- _Task statement_
Look through the records, and whenever a line includes the word "bottom", copy it.

Collected data
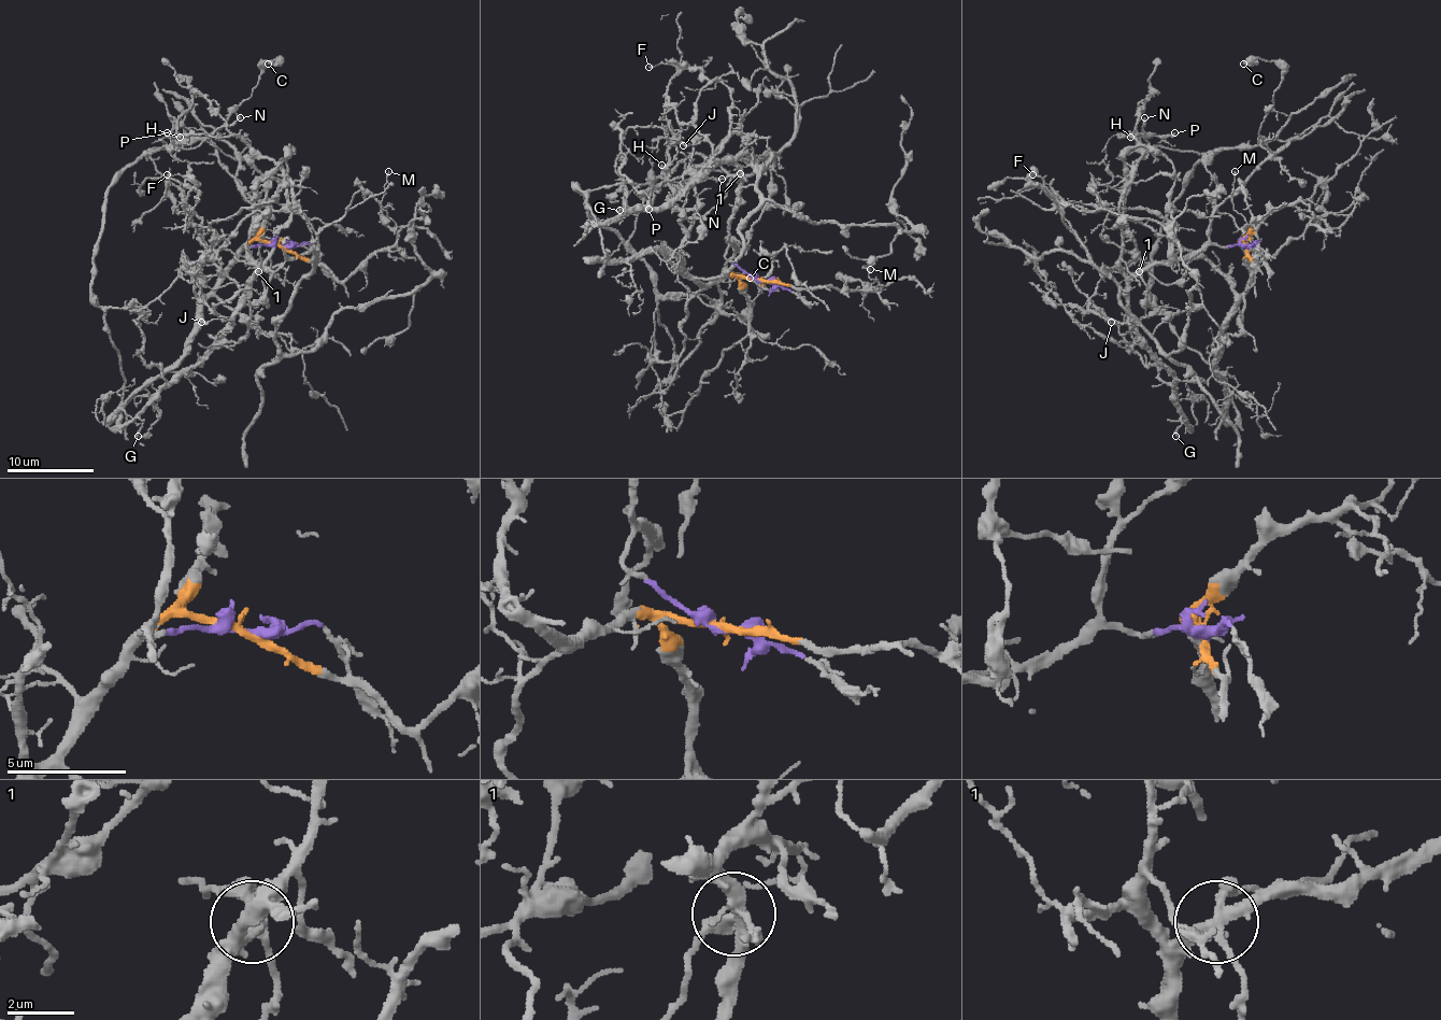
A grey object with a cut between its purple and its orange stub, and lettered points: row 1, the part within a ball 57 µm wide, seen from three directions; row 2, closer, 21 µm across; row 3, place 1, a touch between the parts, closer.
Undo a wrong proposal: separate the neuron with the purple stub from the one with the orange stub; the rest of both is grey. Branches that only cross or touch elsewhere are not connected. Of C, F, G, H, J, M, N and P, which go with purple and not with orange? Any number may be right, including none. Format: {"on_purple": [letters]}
{"on_purple": ["C", "G", "H", "J", "N", "P"]}

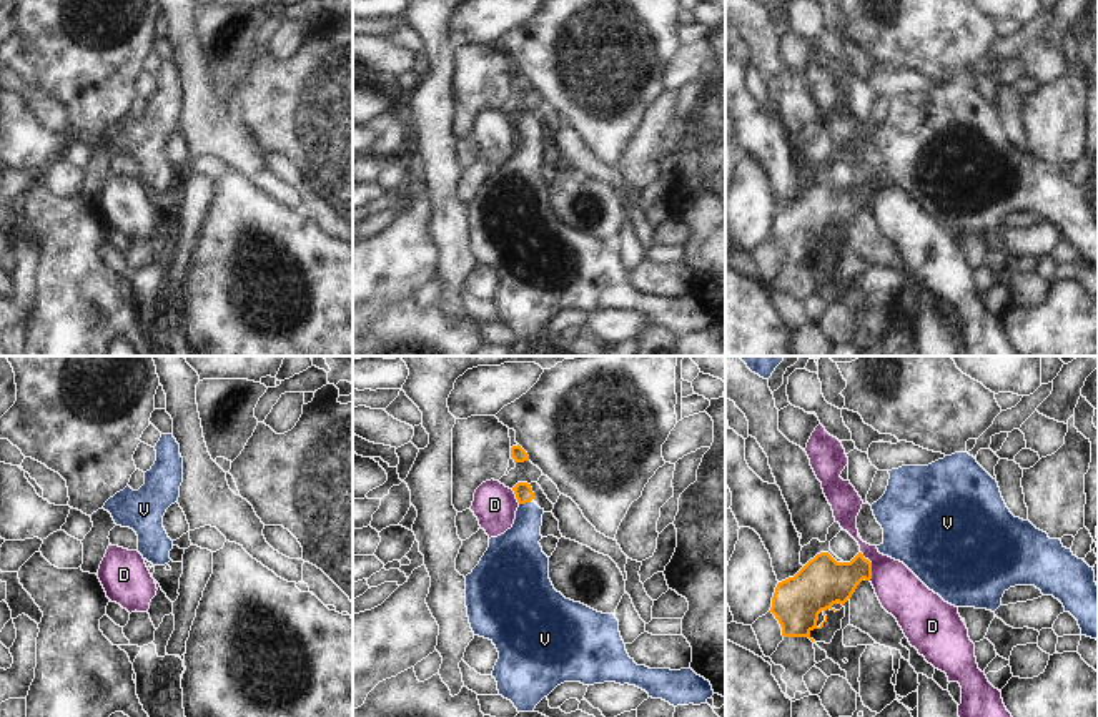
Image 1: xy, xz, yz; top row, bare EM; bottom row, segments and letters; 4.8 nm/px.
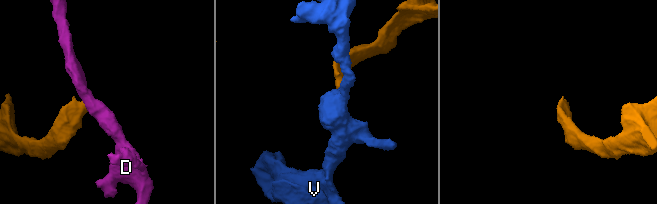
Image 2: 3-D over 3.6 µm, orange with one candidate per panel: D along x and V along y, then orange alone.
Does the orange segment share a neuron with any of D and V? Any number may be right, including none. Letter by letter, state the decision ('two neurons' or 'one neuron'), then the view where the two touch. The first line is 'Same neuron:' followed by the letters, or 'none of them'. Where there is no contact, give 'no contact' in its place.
Same neuron: V
D: two neurons | yz
V: one neuron | xz

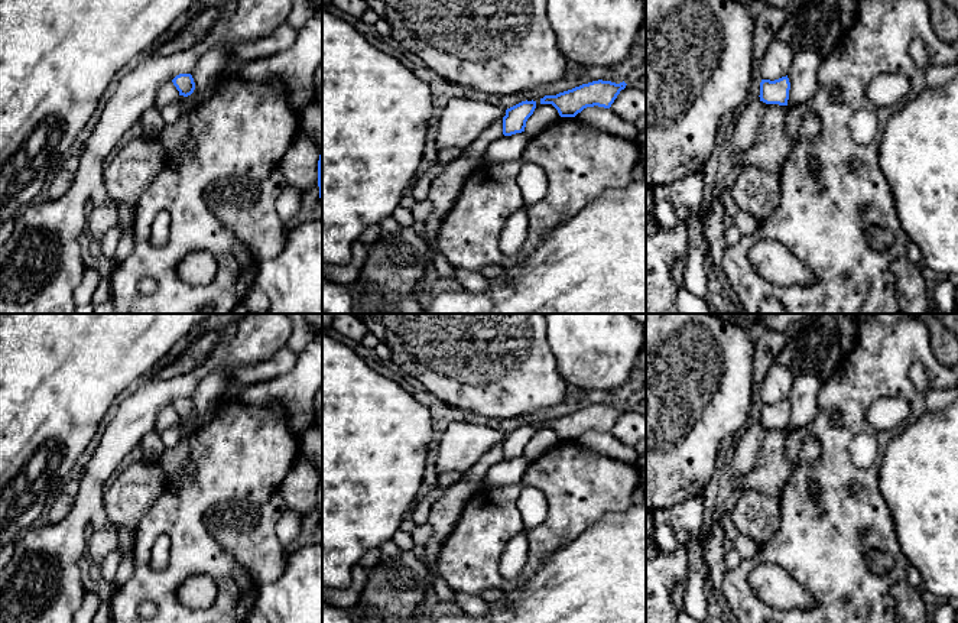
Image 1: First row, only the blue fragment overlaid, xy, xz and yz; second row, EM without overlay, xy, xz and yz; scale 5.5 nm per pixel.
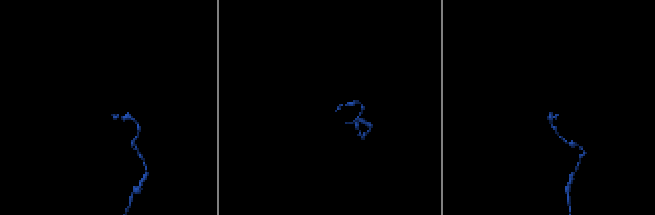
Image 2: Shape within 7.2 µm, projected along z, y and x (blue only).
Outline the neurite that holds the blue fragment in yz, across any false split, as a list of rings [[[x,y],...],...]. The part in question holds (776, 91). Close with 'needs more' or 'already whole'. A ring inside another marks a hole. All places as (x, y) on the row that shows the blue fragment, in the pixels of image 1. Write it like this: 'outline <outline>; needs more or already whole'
outline [[[787,75],[779,80],[761,80],[760,82],[760,101],[766,104],[787,106],[790,82]]]; already whole

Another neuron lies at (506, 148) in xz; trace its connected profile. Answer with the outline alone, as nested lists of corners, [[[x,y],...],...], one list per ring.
[[[526,132],[500,136],[486,149],[483,156],[484,163],[501,163],[519,159],[529,140],[530,136],[527,136]]]

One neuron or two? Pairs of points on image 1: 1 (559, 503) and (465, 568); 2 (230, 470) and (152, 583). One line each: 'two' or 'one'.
1: one
2: one

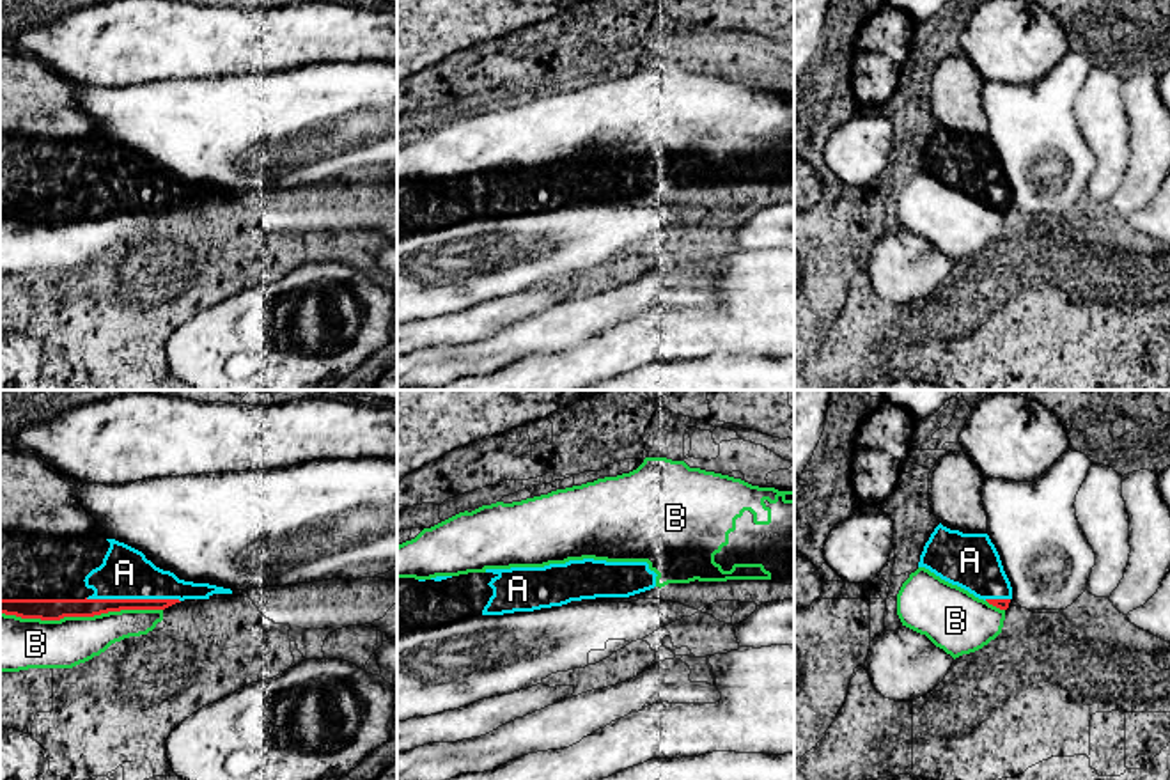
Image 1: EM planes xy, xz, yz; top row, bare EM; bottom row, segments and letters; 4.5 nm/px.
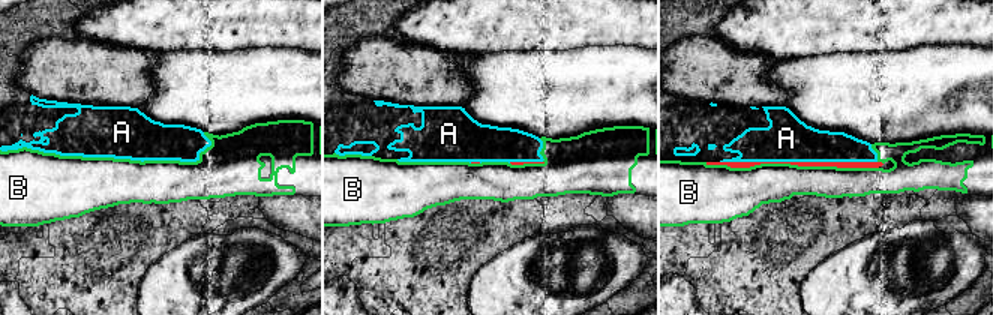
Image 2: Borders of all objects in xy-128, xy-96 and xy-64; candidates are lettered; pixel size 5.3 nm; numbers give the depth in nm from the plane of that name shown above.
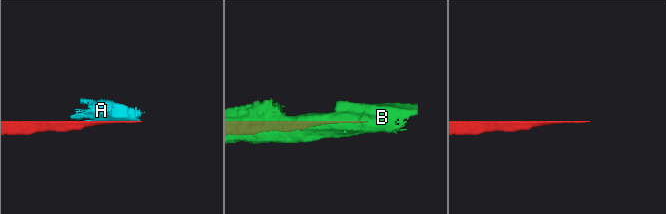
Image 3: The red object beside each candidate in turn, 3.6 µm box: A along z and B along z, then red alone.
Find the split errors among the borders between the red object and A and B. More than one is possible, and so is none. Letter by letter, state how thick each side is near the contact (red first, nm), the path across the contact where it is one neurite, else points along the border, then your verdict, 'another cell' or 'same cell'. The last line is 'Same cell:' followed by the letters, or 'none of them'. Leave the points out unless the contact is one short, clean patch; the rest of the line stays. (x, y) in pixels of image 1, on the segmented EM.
A: 80 nm thick on the red side, 220 nm on the other; same cell
B: 100 nm thick on the red side, 220 nm on the other; another cell
Same cell: A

- _Output_
Image 1: xy, xz, yz; top row, bare EM; bottom row, segments and letters; 4.8 nm/px.
Image 1: EM planes xy, xz, yz; top row, bare EM; bottom row, segments and letters; 4.5 nm/px.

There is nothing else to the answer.